I never did get to post back on this.    In the end I pulled off all the tach and low end encoders and installed my own from Automation Direct.  Put them onto the existing baldor servos.  Happy to send pics if needed.   I  rewired them to the existing AB Molex and high end connectors the mill came with.    The Mill turned into a full out upgrade to the Ajax cnc setup    This allowed my to reuse servos which I really wanted do.   And the centroid all in one unit came with the drives and Plc all in one board.   So it worked for me.    ....and as you can see I am off breaking ball mills into aluminum and all types of fun learning projects.


----------



## JPigg55 (Nov 10, 2016)

Wondering if anyone uses any of the Teknic Clearpath servo motors and your opinion on them  ???
I recently ran across them on the Internet and, given the price, looked to be a good option for DIY powerfeed option.
while other motors would work just as well, having the drivers integrated with the motor has an appeal to me. 
Does the power and simplicity of these motors live up to the manufacturers claims  ???


----------



## JimDawson (Nov 10, 2016)

JPigg55 said:


> Wondering if anyone uses any of the Teknic Clearpath servo motors and your opinion on them  ???
> I recently ran across them on the Internet and, given the price, looked to be a good option for DIY powerfeed option.
> while other motors would work just as well, having the drivers integrated with the motor has an appeal to me.
> Does the power and simplicity of these motors live up to the manufacturers claims  ???

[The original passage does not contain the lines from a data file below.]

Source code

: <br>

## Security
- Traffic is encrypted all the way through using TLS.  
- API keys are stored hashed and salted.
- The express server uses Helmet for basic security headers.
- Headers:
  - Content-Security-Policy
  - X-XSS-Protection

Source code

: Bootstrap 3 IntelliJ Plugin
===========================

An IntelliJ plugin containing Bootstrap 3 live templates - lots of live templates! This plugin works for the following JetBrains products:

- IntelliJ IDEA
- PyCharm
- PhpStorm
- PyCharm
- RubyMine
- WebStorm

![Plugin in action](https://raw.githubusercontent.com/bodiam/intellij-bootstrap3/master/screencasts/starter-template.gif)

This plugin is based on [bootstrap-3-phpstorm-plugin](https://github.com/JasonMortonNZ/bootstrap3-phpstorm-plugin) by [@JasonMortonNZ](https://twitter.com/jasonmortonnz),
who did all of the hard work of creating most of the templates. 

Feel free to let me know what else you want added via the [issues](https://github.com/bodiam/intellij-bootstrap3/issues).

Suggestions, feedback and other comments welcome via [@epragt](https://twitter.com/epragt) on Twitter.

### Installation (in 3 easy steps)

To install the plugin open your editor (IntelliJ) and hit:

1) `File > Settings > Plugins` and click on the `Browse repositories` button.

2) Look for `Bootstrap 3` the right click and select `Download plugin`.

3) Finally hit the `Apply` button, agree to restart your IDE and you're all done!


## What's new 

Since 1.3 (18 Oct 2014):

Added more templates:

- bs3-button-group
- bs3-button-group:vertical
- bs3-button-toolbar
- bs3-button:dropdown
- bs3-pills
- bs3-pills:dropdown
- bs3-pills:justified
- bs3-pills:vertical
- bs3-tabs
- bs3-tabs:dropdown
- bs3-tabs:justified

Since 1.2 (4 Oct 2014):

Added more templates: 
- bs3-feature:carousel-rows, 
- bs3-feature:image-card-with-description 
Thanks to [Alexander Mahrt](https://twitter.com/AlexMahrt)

I just put four of the CPM-SDHP-3432D-ELN, NEMA 34 frame, on a 5 x 10 foot gantry router for a customer.  They are about 750 Watt peak power.  Plenty of power for that application, a lot of power in a small package.  Very easy to setup and interface with the controller.  Bolted right in with no problems.  The hardest part of the job was pulling the old cables out and pulling the new cables in.  Overall I'm happy with the Clearpath servos.

I also bought this power supply to drive all four.  http://www.automationtechnologiesin...s/unregulated-1440w-72vdc20a-120vac-or-230vac


----------



## Metal (Nov 14, 2016)

boy I wish I had heard these weren't crap a year ago, hah


----------